The Archbishop of Turin, Cardinal Severino Poletto, encouraged Italian doctors to resort to conscientious objection if they are ordered to let Eluana Englaro—known as the Terri Schiavo of Italy—die of starvation.

 

In an interview published in “La Repubblica,” Cardinal Poletto explained that “letting someone who is in a vegetative state starve to death is euthanasia, and the Church is against euthanasia as with any other form of taking a life.”

 

In 1992, Eluana Englaro, 38, fell into a vegetative state after a car accident.
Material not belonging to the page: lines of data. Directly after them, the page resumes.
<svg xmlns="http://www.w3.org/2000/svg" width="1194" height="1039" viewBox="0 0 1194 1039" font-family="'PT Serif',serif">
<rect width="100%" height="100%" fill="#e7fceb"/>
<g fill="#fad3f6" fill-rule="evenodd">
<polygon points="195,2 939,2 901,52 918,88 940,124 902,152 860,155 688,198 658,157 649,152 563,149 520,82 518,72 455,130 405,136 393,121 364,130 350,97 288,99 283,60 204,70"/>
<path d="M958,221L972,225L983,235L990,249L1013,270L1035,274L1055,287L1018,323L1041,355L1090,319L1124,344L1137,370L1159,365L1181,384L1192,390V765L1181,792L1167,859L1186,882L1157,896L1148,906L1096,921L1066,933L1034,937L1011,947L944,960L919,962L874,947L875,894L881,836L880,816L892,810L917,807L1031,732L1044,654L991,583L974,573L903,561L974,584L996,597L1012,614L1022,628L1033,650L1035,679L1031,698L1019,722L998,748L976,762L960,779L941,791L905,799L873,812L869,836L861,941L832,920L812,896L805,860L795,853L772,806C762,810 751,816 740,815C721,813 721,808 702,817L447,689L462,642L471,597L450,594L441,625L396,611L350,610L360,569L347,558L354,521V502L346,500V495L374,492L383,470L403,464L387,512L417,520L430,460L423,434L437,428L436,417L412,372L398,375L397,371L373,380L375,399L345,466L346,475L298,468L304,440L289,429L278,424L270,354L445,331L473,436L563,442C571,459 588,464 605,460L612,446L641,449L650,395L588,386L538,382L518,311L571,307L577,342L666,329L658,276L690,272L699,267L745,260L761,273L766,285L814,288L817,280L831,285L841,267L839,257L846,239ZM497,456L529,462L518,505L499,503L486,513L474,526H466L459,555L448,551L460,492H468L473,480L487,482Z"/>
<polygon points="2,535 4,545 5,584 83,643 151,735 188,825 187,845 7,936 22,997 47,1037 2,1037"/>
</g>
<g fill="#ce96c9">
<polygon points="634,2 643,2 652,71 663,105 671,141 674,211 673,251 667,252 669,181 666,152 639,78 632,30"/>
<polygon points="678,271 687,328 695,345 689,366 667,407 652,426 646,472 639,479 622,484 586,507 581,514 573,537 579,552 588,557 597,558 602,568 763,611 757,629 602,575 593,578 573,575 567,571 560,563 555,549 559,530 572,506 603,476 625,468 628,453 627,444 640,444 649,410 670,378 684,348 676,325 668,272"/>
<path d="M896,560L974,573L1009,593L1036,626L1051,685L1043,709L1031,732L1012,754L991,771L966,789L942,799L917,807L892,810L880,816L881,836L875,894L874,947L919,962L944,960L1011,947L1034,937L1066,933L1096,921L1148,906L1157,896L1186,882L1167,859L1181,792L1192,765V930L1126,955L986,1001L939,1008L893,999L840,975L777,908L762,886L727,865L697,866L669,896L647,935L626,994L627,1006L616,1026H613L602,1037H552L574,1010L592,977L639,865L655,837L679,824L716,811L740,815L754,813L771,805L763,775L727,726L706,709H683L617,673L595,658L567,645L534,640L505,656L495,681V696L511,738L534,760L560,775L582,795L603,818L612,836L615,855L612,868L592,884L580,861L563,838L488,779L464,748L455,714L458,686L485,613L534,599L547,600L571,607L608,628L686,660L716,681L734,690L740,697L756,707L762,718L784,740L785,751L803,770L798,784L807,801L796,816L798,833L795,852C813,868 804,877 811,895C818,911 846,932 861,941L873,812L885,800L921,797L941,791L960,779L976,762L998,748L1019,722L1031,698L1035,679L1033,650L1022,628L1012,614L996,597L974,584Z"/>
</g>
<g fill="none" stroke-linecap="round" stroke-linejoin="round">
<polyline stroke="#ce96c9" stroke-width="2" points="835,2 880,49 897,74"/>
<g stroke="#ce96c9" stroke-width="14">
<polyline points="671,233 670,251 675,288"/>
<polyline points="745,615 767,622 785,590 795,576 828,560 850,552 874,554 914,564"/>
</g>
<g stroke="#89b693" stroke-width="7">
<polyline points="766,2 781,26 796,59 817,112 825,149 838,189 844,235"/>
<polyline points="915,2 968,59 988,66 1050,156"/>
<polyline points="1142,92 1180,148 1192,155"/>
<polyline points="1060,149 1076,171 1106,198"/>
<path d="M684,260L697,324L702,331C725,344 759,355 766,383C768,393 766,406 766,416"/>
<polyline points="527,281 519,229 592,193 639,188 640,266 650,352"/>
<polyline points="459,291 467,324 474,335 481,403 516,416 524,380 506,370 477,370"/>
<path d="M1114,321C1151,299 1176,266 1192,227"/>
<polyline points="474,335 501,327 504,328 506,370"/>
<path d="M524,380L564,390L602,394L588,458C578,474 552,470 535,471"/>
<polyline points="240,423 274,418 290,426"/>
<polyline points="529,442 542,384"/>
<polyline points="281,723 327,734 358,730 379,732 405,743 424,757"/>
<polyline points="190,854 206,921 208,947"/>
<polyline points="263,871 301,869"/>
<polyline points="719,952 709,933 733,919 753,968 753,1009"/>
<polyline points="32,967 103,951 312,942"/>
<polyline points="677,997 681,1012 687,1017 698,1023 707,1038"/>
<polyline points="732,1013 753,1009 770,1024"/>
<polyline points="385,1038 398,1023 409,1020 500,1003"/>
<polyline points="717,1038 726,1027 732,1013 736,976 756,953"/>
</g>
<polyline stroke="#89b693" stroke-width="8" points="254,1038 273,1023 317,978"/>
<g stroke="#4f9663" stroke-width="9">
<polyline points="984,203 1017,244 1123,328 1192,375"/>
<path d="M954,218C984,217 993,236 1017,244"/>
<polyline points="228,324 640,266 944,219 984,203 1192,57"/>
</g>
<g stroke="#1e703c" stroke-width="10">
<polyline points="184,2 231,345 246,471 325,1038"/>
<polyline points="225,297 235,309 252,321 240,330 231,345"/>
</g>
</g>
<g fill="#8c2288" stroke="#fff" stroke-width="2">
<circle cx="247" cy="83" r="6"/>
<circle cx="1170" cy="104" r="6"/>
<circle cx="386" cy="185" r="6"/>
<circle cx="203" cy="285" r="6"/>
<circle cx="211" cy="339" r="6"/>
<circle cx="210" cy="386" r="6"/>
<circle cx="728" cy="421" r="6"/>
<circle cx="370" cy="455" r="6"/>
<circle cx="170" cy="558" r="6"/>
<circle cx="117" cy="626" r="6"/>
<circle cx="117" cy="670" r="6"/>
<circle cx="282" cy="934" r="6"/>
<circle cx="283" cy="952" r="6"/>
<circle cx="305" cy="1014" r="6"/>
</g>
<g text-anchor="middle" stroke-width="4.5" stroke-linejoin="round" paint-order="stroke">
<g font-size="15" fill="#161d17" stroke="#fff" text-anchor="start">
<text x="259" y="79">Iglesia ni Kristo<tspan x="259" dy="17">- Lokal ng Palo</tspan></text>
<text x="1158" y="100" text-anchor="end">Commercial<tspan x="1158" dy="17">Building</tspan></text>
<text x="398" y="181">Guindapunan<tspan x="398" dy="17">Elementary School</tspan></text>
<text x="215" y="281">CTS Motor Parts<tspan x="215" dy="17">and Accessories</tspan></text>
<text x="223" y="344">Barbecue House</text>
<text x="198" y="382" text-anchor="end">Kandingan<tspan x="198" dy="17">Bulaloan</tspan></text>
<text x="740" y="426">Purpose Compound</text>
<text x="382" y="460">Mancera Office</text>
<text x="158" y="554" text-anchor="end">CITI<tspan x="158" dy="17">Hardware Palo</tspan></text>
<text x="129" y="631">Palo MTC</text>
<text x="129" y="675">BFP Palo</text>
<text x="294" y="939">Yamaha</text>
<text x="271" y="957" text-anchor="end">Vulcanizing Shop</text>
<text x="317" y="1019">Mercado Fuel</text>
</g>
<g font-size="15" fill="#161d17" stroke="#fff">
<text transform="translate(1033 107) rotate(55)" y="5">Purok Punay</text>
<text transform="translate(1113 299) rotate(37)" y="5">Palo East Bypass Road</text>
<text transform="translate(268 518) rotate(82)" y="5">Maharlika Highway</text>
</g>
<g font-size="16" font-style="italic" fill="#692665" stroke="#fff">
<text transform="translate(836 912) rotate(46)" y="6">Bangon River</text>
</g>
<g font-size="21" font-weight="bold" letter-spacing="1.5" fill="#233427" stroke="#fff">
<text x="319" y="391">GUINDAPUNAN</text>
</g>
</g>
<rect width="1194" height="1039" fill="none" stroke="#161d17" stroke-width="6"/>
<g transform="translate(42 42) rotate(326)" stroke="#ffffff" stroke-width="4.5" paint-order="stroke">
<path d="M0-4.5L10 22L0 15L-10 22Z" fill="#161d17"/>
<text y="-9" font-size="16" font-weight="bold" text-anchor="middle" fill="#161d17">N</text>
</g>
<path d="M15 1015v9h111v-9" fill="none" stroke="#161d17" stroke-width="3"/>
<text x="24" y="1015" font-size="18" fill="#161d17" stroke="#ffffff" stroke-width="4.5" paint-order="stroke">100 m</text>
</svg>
Last November, a court authorized her parents to disconnect her feeding tube and allow her to die, but until now, Italian health care professionals have refused to carry out the sentence.

 

“The law of God never goes against man. To go against the law of God means going against man.  Therefore, if the two laws are in contradiction it is because the law of man is wrong and will be revealed as such by its own fruits,” the cardinal explained.

 

Cardinal Poletto said, “The possibility exists of conscientiously objecting when the application of a law contrasts with his or her own principles.”  “No human law can go against conscience, obliging it to commit acts that are against our own convictions.”

 

“This is valid for a doctor who is being asked to practice an abortion, as well as for the one who is forced to remove Eluana’s feeding tube, or for the pharmacist who refuses to sell a certain pill,” he added.